The ruling means abortion will be almost completely outlawed in 15 states. In two more, South Carolina and Georgia, six-week bans are currently in effect, and another such law will go into effect in Florida on May 1.
The near-total ban represents a massive loss of abortion rights in Arizona. Previously, the procedure had been available up until 15 weeks of pregnancy — a cutoff still earlier than what is legal in the majority of states, but after the point at which most abortions occur.”
Anti-abortion groups including Susan B. Anthony Pro-Life America and Students for Life celebrated Tuesday’s ruling. The Alliance Defending Freedom, the conservative legal organization that has led many anti-abortion lawsuits, called the decision “a significant ruling that will protect the lives of countless, innocent unborn children.”
Already, patients have asked if their abortion appointments must be canceled because of the new law, said Dr. Jill Gibson, medical director of Planned Parenthood Arizona and a practicing OB/GYN. “It’s an untenable situation and extremely unfortunate.”
Once the ban takes effect, the closest options for Arizonans seeking abortions will be clinics in New Mexico, southern California, and Nevada. The decision will also likely put more pressure on organizations like the Arizona Abortion Fund, a largely volunteer-staffed organization that helps people cover the cost of abortions. Close to 14,000 abortions took place in Arizona in 2021, and about 11,500 did in 2022, according to the state health department. Those numbers appear to have held steady: The most recent estimates from the Society for Family Planning found that in the first nine months of 2023, 10,010 abortions took place in the state.

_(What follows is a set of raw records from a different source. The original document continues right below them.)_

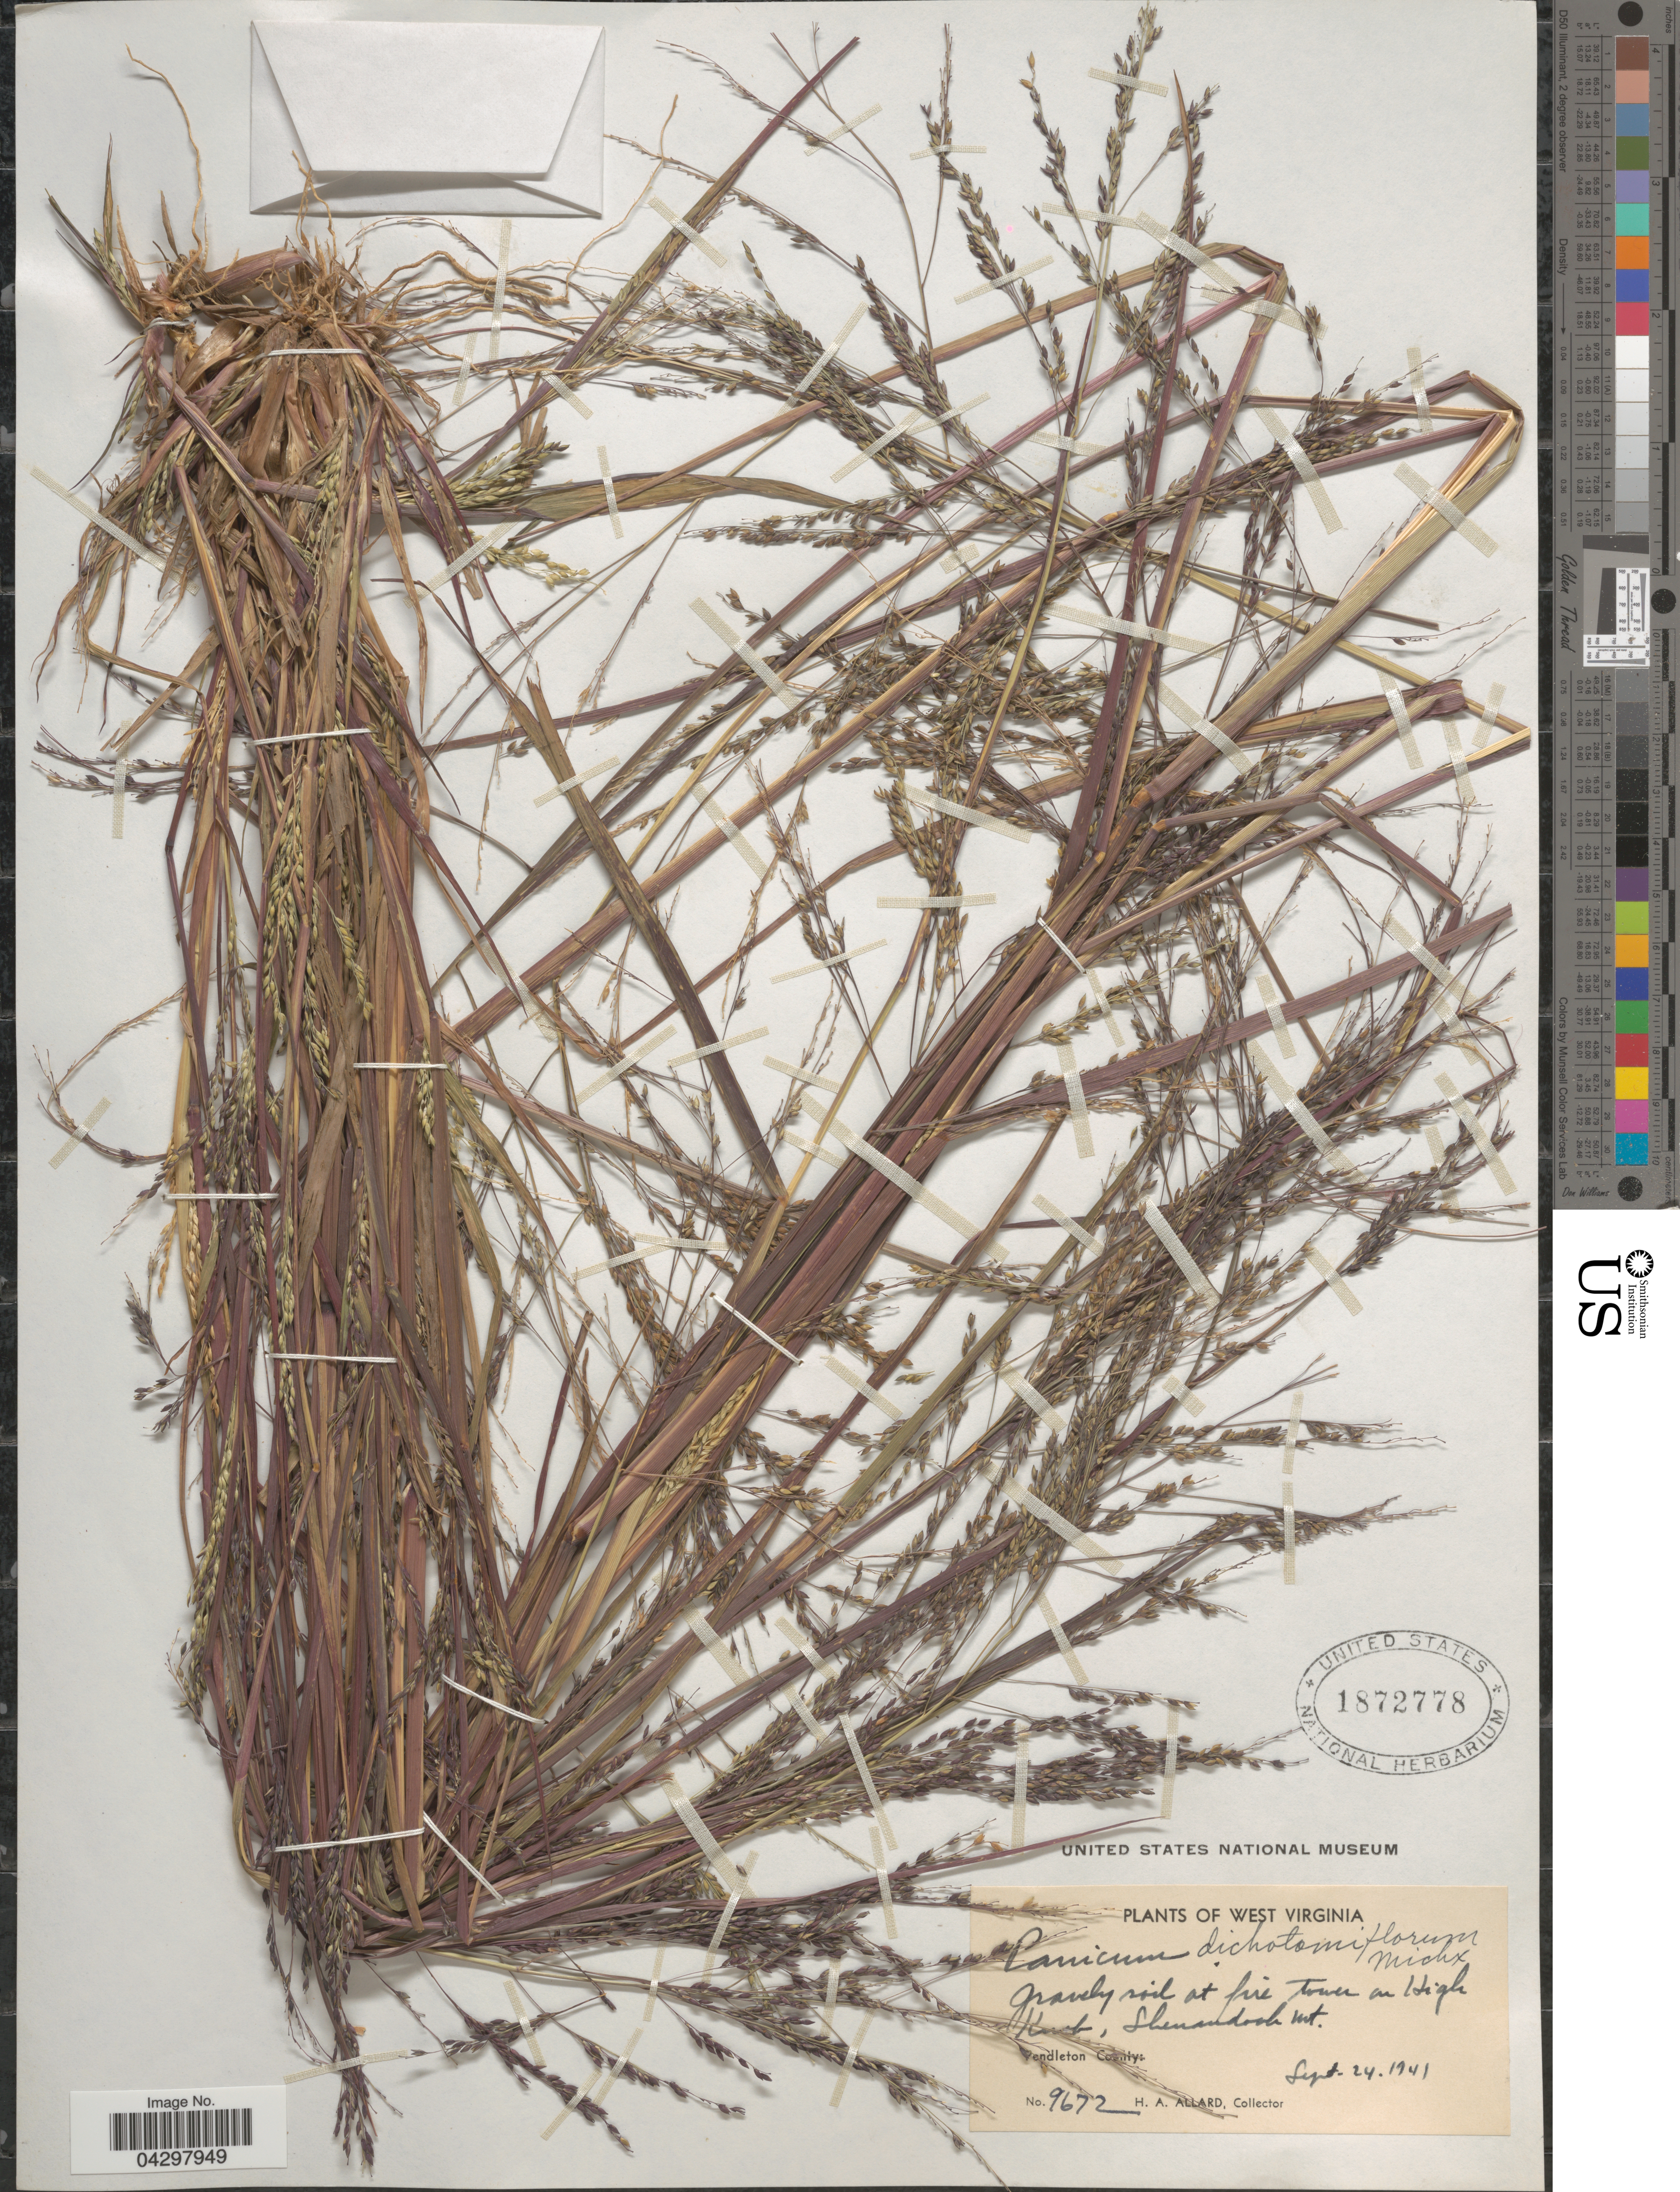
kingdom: Plantae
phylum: Tracheophyta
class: Liliopsida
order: Poales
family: Poaceae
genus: Panicum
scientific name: Panicum dichotomiflorum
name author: Michx.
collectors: H. A. Allard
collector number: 9672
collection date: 1941-09-24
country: United States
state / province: West Virginia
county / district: Pendleton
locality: At fire tower on High Knob, Shenandoah Mt. Pendleton County.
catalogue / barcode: US 1872778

“It’s going to be devastating, and as an organization, we don’t have the financial resources to fund [that many] people going out of state,” said Eloisa Lopez, the fund’s executive director.
Arizona’s attorney general, Democrat Kris Mayes, has said she would not prosecute medical providers for performing abortions. And Hobbs, the state’s governor, issued an executive order last June giving the attorney general authority over abortion-related prosecutions. Neither Hobbs nor Mayes is up for re-election until 2026. It is not clear whether the law’s language could also be used to prosecute Arizonans who support pregnant people in leaving the state for an abortion. Lopez said that her organization will continue to fund travel until advised otherwise.
Mayes reiterated that commitment on Tuesday, posting on X, the platform formerly known as Twitter, “As long as I am Attorney General, no woman or doctor will ever be prosecuted under this draconian law in our state.”
When asked in a news conference whether she was worried about legal challenges to the executive order, Hobbs said: “I say, bring it on. I would not have issued the executive order if I did not think it was legally sound.”